During a meeting at the palace on Monday, DEFA was instructed by President Nicos Anastasiades to reach a decision – or not – as soon as possible. At the meeting, attended by all the state energy operators, it was decided that an offer by Russia’s Itera was economically unattractive. However, officials said the current tender procedure will not be terminated, and DEFA will reportedly be making one last effort to get an improved offer from preferred bidder Itera. If negotiations with Itera go nowhere, DEFA might start talking to Vitol, whose offer was ranked second-best. It’s been a year since DEFA invited calls for expression of interest for the supply of natural gas as an interim solution until the extraction of natural gas located in offshore Block 12.
The tender covers two alternative forms of supply: either compressed natural gas (CNG) or liquefied natural gas (LNG) via a Floating Storage and Regasification Unit (FSRU). As per the tender’s provisions, “of paramount importance for the selection of the successful party is the earliest possible delivery of the gas and the gas price.” The gas was to be delivered to the Vasilikos power plant for electricity production purposes. Based on original estimates, DEFA expected that the demand for natural gas in the period to September 2018 for use at power stations would be either 0.4, 1.0 or 1.2 billion cubic meters per annum. According to reports, a key reason why DEFA and the electricity utility (EAC) rejected Itera’s bid is the decreasein energy needs.

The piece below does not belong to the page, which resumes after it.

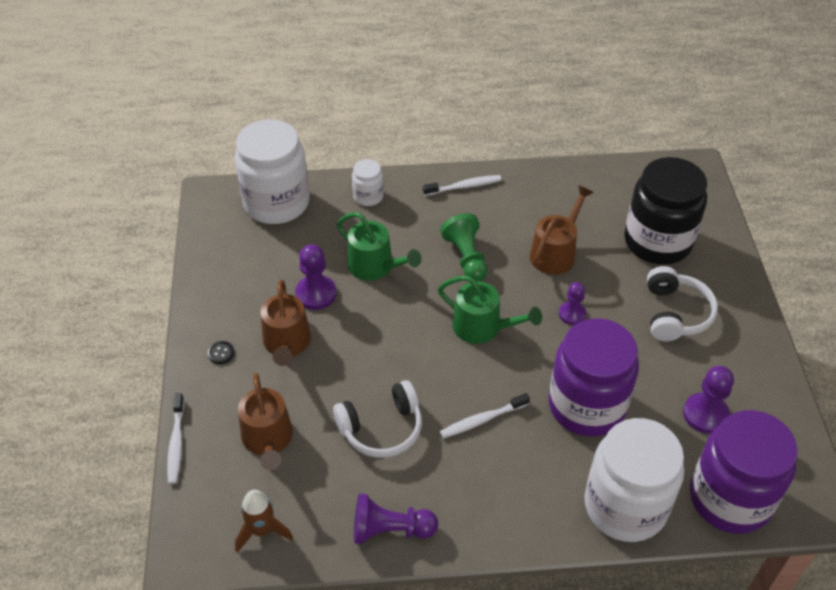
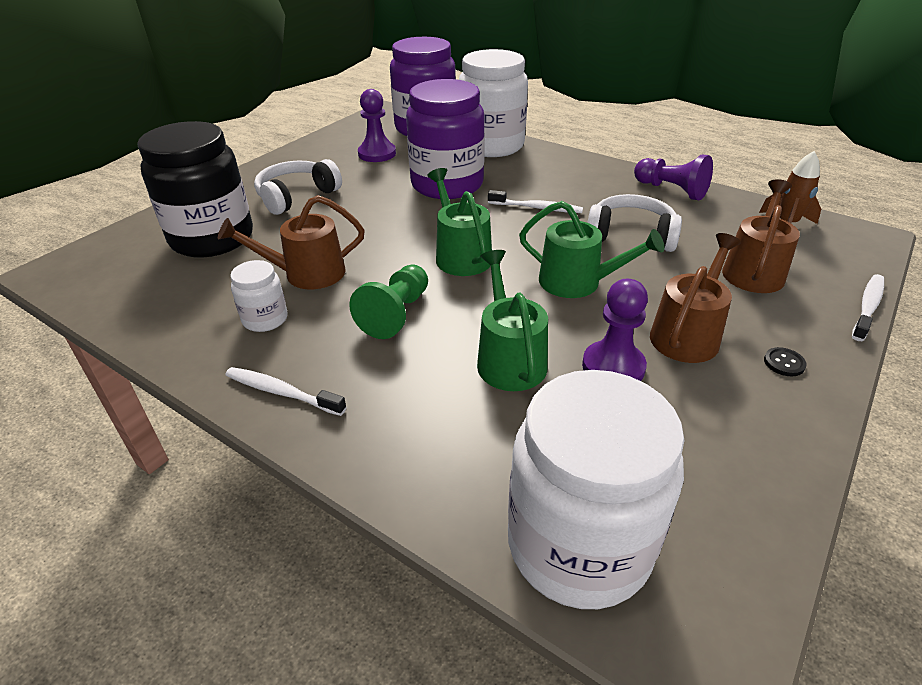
camera: 140 degrees left, 10 degrees down
(368, 196) = (419, 459): white jar -> white jar (265, 319)
(383, 349) = (577, 282): none -> green watering can
(572, 314) = (371, 229): purple pawn -> none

Due to the ongoing financial squeeze, the electricity utility now anticipates a sharp drop in demand this year – hence lessfuel needs to be purchased. Initially the utility had projected spending €650m on fuel purchases for 2013; they are now projecting around €480m. Moreover, the short duration of the supply contract, as well as the need to build infrastructures from scratch, leaves suppliers little leeway to lower their price to meet expectations for a significant drop in the price of electricity. But daily Phileleftheros yesterday raised a storm by suggesting that the electricity utility’s own flaws are to blame for the rejection of any interim gas solution. The paper said the EAC’s three steam turbines at Vasilikos power plant are so inefficient at burning natural gas that they would need excessive amounts of this fuel to generate sufficient electricity.
The three steam units at Vasilikos run on heavy fuel oil (mazut), but have been converted to burn natural gas as well. But according to Phileleftheros, their efficiency is just at 37% – which negates any benefits resulting from the higher efficiency (at around 50%) of the two dual-fired turbines which can run on natural gas. The power station consists of three steam/heavy fuel oil-fired units of 130 MW each, one gas turbine (38MW) burning distillate oil, and two dual-fired combined cycle gas turbines (natural gas/diesel) of 220 MW each.
Reacting to the paper’s report, the Greens said yesterday that if this were true it would also imply that Cyprus’ own natural gas reserves- whenever they come on tap – would not lead to a significant decrease in the cost of electricity, due to the inefficiency of the machines. MP Giorgos Perdikis wondered whether Cyprus has spent €100m on repairing the turbines at Vasilikos only to discover they are not cost-effective when burning natural gas. The Greens deputy called for a discussion on the interim gas solution to be tabled at the next session of the House commerce committee. There’s been a great deal of conjecture about the interim gas tender, partly due to the lack of information due to a confidentiality clause between DEFA and the bidders.
Philelefheros also claimed to possess a classified report by the energy regulatory authority indicating that the current cost of fuel (using mazut and diesel) comes to €0.114 per kilowatt-hour, or €33.41 ($45.1) per million BTU. Itera’s latest offer reportedly provided for natural gas at €11 ($14.75) per million BTU.